CAIRO (Reuters) - Palestinian President Mahmoud Abbas on Monday intensified efforts to rally Middle Eastern countries against U.S. recognition of Jerusalem as Israel's capital, setting up talks with Arab leaders beginning in Cairo.

Abbas met with President Abdel Fattah al-Sisi of Egypt, which has been a key broker in past peace talks with Israel and between fighting Palestinian factions.
Abbas and Sisi agreed to continue high-level coordination and to use the widespread rejection of the U.S. move to maintain the rights of the Palestinians, a statement from the Egyptian presidency said.
Palestinian Presidency Spokesman Nabil Abu Rdainah said there would be an Arab move to preserve the rights of the Palestinian people soon.
Abbas will later head to Istanbul to give a speech at a meeting of the Organization of Islamic Cooperation (OIC).
Arab states condemned U.S. President Donald Trump's Jerusalem decision last week, and vowed to press international bodies to take action against it. The Arab Parliament held an emergency meeting on the issue in Cairo on Monday, state news agency MENA reported.
Sisi, after a separate meeting with visiting Russian President Vladimir Putin, said the U.S. moving its Israel embassy to Jerusalem would have "dangerous effects on peace and security in the region".
Abbas met the head of the Arab League in Cairo on Monday, local media reported. Arab foreign ministers held an hours-long emergency meeting at the weekend and vowed to seek a U.N. Security Council resolution rejecting the U.S. move, but gave few details on other measures they would take.

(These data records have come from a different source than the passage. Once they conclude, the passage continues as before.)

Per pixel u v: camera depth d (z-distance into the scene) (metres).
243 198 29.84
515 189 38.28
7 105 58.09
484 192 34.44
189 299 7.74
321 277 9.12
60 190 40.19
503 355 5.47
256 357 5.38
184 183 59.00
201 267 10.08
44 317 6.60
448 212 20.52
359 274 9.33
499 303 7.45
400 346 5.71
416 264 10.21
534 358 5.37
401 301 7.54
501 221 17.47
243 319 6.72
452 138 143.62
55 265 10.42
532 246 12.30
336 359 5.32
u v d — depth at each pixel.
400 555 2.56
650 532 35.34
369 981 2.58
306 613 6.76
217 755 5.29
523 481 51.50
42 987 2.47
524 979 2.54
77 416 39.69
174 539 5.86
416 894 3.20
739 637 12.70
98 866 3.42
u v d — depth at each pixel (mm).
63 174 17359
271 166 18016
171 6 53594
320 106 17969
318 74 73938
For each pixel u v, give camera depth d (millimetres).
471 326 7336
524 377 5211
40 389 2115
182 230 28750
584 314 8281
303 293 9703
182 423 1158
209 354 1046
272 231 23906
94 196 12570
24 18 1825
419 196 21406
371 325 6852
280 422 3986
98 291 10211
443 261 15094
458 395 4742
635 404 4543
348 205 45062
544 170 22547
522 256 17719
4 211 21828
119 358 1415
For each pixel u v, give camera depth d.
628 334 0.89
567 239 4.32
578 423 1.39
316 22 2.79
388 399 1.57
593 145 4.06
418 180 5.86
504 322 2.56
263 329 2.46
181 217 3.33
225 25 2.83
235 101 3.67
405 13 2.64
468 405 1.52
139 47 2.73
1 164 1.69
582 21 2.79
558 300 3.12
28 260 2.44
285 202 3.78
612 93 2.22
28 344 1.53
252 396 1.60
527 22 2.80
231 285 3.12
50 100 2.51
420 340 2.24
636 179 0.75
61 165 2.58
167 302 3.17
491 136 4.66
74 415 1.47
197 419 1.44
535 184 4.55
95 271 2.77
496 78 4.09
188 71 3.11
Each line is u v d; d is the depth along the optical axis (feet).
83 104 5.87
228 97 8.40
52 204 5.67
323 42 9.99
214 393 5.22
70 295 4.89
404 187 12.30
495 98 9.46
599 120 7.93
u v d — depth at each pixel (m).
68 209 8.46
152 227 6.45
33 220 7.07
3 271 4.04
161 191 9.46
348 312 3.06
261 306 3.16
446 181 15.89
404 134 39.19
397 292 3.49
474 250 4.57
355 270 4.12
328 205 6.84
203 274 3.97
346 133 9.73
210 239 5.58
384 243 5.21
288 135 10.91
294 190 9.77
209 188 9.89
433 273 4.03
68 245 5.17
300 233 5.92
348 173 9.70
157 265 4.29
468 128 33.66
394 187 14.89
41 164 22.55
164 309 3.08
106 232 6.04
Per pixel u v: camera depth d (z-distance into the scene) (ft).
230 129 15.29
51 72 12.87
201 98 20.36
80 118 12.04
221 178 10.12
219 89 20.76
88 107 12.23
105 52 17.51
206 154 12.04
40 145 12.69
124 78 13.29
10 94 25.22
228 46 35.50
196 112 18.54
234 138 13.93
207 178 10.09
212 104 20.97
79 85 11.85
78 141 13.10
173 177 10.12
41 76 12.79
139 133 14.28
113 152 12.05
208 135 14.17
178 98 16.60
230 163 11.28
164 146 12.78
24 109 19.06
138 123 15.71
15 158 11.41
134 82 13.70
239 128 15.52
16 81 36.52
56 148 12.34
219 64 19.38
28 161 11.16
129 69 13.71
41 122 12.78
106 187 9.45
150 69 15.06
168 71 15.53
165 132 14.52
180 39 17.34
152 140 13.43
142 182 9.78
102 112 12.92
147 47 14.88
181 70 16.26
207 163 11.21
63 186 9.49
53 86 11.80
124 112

The Palestinians hope for concrete action.
"Daring Palestinian and Arab decisions are required in the coming stage, which is very important," Abbas's spokesman Nabil Abu Rdainah told Palestinian official news agency WAFA.
World powers have said the U.S. move will impede peace efforts in the decades-long Israeli-Palestinian conflict as anger spreads across the region.
The Trump administration says it is still committed to the peace process.
Abbas will not meet Mike Pence during the U.S. Vice President's visit to the region later this month, Palestinian Foreign Minister Riyad al-Maliki said on Saturday.
Egypt's top Muslim and Christian religious leaders also said they would not meet Pence.
Egypt has also brokered reconciliation deals between Abbas's Fatah party and Gaza-based Islamist group Hamas, which called for a new uprising against Israel last week.
The planned handover of control of Gaza to the Fatah-dominated Palestinian Authority under the latest deal hit another delay on Sunday, with a Fatah official blaming "obstacles" without elaborating.
Israel launched fresh air strikes in Gaza on Saturday in response to rocket fire from the enclave, where it fought a war in 2014 which killed more than 2,000 people, most of them civilians.